◆ **What you need to do**
In the entries below, rename every "Return results in" to "Place the output in" and leave everything else unchanged.

(Outline entries)

+-------+

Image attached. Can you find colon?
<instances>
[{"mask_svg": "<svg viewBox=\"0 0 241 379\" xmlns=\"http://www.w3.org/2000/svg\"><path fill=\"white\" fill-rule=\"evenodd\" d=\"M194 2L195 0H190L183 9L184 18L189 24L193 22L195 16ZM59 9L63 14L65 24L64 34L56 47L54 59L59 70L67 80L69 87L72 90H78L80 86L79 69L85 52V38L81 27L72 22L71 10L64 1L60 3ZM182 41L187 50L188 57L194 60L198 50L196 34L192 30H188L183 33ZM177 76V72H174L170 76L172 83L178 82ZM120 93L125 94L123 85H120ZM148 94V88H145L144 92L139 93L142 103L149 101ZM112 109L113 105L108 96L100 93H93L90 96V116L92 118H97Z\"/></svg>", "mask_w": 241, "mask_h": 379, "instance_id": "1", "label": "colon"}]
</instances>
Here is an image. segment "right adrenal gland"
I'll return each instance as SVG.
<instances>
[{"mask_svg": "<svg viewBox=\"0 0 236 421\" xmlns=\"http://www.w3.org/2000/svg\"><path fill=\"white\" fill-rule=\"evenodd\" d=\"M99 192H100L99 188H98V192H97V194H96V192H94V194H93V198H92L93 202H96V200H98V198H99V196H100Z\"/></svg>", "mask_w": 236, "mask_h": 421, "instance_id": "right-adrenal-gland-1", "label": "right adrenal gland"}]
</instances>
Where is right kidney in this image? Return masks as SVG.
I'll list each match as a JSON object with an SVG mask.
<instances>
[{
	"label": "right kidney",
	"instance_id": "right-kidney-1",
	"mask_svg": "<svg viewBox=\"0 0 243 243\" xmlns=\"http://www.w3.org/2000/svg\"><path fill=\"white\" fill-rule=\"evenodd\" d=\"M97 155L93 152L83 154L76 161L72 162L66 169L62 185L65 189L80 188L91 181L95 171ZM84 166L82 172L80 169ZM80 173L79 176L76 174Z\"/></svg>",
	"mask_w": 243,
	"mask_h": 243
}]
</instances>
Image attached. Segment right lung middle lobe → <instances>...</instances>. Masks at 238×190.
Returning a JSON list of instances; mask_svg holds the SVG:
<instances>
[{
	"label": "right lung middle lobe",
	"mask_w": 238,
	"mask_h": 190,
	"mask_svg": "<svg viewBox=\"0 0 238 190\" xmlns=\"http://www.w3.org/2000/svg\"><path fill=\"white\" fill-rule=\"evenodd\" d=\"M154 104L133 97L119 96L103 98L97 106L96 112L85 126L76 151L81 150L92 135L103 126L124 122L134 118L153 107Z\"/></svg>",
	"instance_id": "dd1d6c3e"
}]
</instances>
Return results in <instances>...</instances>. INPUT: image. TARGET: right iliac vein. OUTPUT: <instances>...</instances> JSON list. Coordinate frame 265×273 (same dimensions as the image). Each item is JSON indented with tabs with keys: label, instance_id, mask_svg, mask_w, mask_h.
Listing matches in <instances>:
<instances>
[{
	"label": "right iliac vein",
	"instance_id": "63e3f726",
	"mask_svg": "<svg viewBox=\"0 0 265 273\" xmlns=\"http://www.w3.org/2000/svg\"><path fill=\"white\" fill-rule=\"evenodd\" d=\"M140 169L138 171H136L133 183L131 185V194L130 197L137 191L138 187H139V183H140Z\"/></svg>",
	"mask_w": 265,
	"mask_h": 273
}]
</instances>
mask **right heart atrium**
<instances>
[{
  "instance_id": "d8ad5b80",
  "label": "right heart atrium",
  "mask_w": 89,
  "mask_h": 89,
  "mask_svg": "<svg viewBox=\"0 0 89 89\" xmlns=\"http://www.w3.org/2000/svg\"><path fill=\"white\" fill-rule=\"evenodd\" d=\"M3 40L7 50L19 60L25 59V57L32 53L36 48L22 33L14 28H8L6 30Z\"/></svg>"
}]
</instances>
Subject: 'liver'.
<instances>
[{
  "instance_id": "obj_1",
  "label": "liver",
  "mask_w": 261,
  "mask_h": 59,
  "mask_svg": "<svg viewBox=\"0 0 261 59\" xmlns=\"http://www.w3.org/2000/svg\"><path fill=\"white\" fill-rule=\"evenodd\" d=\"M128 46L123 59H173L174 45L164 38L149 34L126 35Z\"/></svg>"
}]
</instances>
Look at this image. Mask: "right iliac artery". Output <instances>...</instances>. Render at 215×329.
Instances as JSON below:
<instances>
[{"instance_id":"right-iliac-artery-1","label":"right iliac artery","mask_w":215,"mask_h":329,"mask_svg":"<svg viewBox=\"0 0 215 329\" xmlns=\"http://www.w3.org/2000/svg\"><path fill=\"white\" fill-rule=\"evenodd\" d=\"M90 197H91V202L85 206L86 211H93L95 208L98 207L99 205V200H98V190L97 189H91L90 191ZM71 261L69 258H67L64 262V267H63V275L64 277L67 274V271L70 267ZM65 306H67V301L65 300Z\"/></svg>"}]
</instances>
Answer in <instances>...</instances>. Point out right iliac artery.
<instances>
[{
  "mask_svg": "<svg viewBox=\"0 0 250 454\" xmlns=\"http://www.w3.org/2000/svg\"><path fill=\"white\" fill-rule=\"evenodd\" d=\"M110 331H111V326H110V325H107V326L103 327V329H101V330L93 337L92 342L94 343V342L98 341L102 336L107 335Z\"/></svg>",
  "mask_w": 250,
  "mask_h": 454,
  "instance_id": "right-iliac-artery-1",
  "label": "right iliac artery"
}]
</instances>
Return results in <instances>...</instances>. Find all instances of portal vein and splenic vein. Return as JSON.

+-------+

◆ **Answer to the problem**
Image attached. Can you find colon?
<instances>
[{"mask_svg": "<svg viewBox=\"0 0 241 379\" xmlns=\"http://www.w3.org/2000/svg\"><path fill=\"white\" fill-rule=\"evenodd\" d=\"M194 2L195 0H190L183 9L184 18L189 24L193 22L195 16ZM59 9L63 14L65 24L64 34L56 47L54 59L59 70L67 80L69 87L72 90H78L80 86L79 69L85 52V38L81 27L72 22L71 10L64 1L60 3ZM182 41L187 50L188 57L194 60L198 50L196 34L192 30H188L183 33ZM177 76V72H174L170 76L172 83L178 82ZM120 93L125 94L123 85H120ZM148 94V88H145L144 92L139 93L142 103L149 101ZM112 109L113 105L108 96L100 93H93L90 96V116L92 118H97Z\"/></svg>", "mask_w": 241, "mask_h": 379, "instance_id": "1", "label": "colon"}]
</instances>
Here is an image. segment "right adrenal gland"
I'll return each instance as SVG.
<instances>
[{"mask_svg": "<svg viewBox=\"0 0 236 421\" xmlns=\"http://www.w3.org/2000/svg\"><path fill=\"white\" fill-rule=\"evenodd\" d=\"M99 192H100L99 188H98V192H97V194H96V192H94V194H93V198H92L93 202H96V200H98V198H99V196H100Z\"/></svg>", "mask_w": 236, "mask_h": 421, "instance_id": "right-adrenal-gland-1", "label": "right adrenal gland"}]
</instances>
Where is right kidney in this image? Return masks as SVG.
I'll list each match as a JSON object with an SVG mask.
<instances>
[{
	"label": "right kidney",
	"instance_id": "right-kidney-1",
	"mask_svg": "<svg viewBox=\"0 0 243 243\" xmlns=\"http://www.w3.org/2000/svg\"><path fill=\"white\" fill-rule=\"evenodd\" d=\"M97 155L93 152L83 154L76 161L72 162L66 169L62 185L65 189L80 188L91 181L95 171ZM84 166L82 172L80 169ZM80 173L79 176L76 174Z\"/></svg>",
	"mask_w": 243,
	"mask_h": 243
}]
</instances>
Image attached. Segment right lung middle lobe → <instances>...</instances>. Masks at 238×190.
Returning a JSON list of instances; mask_svg holds the SVG:
<instances>
[{
	"label": "right lung middle lobe",
	"mask_w": 238,
	"mask_h": 190,
	"mask_svg": "<svg viewBox=\"0 0 238 190\" xmlns=\"http://www.w3.org/2000/svg\"><path fill=\"white\" fill-rule=\"evenodd\" d=\"M154 104L133 97L119 96L103 98L97 106L96 112L85 126L76 151L81 150L92 135L103 126L124 122L134 118L153 107Z\"/></svg>",
	"instance_id": "dd1d6c3e"
}]
</instances>
Place the output in <instances>...</instances>. INPUT: image. TARGET: right iliac vein. OUTPUT: <instances>...</instances> JSON list. Coordinate frame 265×273 (same dimensions as the image). Each item is JSON indented with tabs with keys: label, instance_id, mask_svg, mask_w, mask_h.
Listing matches in <instances>:
<instances>
[{
	"label": "right iliac vein",
	"instance_id": "63e3f726",
	"mask_svg": "<svg viewBox=\"0 0 265 273\" xmlns=\"http://www.w3.org/2000/svg\"><path fill=\"white\" fill-rule=\"evenodd\" d=\"M140 169L138 171H136L133 183L131 185V194L130 197L137 191L138 187H139V183H140Z\"/></svg>",
	"mask_w": 265,
	"mask_h": 273
}]
</instances>
mask **right heart atrium**
<instances>
[{
  "instance_id": "d8ad5b80",
  "label": "right heart atrium",
  "mask_w": 89,
  "mask_h": 89,
  "mask_svg": "<svg viewBox=\"0 0 89 89\" xmlns=\"http://www.w3.org/2000/svg\"><path fill=\"white\" fill-rule=\"evenodd\" d=\"M3 40L7 50L19 60L25 59V57L32 53L36 48L22 33L14 28H8L6 30Z\"/></svg>"
}]
</instances>
Subject: 'liver'.
<instances>
[{
  "instance_id": "obj_1",
  "label": "liver",
  "mask_w": 261,
  "mask_h": 59,
  "mask_svg": "<svg viewBox=\"0 0 261 59\" xmlns=\"http://www.w3.org/2000/svg\"><path fill=\"white\" fill-rule=\"evenodd\" d=\"M128 46L123 59H173L174 45L164 38L149 34L126 35Z\"/></svg>"
}]
</instances>
Look at this image. Mask: "right iliac artery". Output <instances>...</instances>. Render at 215×329.
Instances as JSON below:
<instances>
[{"instance_id":"right-iliac-artery-1","label":"right iliac artery","mask_w":215,"mask_h":329,"mask_svg":"<svg viewBox=\"0 0 215 329\" xmlns=\"http://www.w3.org/2000/svg\"><path fill=\"white\" fill-rule=\"evenodd\" d=\"M90 197H91V202L85 206L86 211H93L95 208L98 207L99 205V200H98V190L97 189H91L90 191ZM71 261L69 258H67L64 262V267H63V275L64 277L67 274V271L70 267ZM65 306H67V301L65 300Z\"/></svg>"}]
</instances>
Answer in <instances>...</instances>. Point out right iliac artery.
<instances>
[{
  "mask_svg": "<svg viewBox=\"0 0 250 454\" xmlns=\"http://www.w3.org/2000/svg\"><path fill=\"white\" fill-rule=\"evenodd\" d=\"M110 331H111V326H110V325H107V326L103 327V329H101V330L93 337L92 342L94 343V342L98 341L102 336L107 335Z\"/></svg>",
  "mask_w": 250,
  "mask_h": 454,
  "instance_id": "right-iliac-artery-1",
  "label": "right iliac artery"
}]
</instances>
Place the output in <instances>...</instances>. Find all instances of portal vein and splenic vein. Return as JSON.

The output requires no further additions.